Treebeard took a deep breath.  “Hoom HOOOOOOM!  DARUUUUUM!!! HOOOOM!” he shrieked.  Merry dropped the wailing Ent with a yelp and covered his ears with both hands.

Suddenly, every flower in the meadow turned and began hopping towards them.  “Hoom HOOOOOOM!!!”  The eardrum shattering cries rose into the air, causing birds to take to the sky and forest animals to flee in terror.

Merry and Pippin watched in horror as thousands upon thousands of roses, daisies, dandelions, violets, marigolds, and countless others slowly hopped closer and closer.  It was as if the entire land had picked itself up and now moved forth in one giant, undulating wave. 

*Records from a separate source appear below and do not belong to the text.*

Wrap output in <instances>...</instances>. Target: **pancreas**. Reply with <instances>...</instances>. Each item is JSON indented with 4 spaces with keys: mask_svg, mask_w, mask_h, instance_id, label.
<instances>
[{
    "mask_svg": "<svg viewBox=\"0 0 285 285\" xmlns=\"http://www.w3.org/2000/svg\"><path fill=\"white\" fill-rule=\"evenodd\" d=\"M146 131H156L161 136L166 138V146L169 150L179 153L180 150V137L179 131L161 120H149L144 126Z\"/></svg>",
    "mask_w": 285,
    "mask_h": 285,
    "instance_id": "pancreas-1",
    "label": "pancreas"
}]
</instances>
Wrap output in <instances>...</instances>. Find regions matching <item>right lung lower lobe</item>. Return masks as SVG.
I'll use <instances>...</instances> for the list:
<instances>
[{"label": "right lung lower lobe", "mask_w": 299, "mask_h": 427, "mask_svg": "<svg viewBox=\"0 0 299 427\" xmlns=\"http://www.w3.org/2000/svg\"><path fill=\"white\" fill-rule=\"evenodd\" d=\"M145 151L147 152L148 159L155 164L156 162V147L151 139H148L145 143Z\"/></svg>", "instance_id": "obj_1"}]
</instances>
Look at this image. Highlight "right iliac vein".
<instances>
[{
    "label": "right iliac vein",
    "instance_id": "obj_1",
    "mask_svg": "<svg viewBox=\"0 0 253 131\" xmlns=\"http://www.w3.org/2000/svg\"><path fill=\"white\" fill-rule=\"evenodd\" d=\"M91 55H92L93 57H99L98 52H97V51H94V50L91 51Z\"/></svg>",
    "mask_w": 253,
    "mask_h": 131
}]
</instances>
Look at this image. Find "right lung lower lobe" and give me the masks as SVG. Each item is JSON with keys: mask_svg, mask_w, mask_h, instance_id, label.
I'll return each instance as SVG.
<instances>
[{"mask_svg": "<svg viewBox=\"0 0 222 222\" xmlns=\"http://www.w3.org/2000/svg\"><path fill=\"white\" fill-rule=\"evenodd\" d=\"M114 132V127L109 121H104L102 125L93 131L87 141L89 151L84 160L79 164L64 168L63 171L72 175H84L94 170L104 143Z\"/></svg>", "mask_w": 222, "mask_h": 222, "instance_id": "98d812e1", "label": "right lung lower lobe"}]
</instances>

The agonized wails of the two hobbits mingled amidst the shrieking Ents.  Treebeard, mistaking their cries of agony for cries of joy, began bouncing excitedly at their feet.  “Yes, yes, do join in,” the daisy shouted triumphantly.  “We will shout our battle cry all the way to Orthanc!”

“Orthanc?” exclaimed Pippin, through his tears of pain, “Why are we going to Orthanc?”

Treebeard stopped mid-bounce.  “To attack!” squeaked the flower, flailing his petals wildly.  “We will show them the true fury and wrath of the Ents!”

Merry sat down helplessly upon the grass and watched as the flowers began jumping back down into the vale and on to Orthanc.  At the rate they were going, they would be lucky to reach the tower by next winter.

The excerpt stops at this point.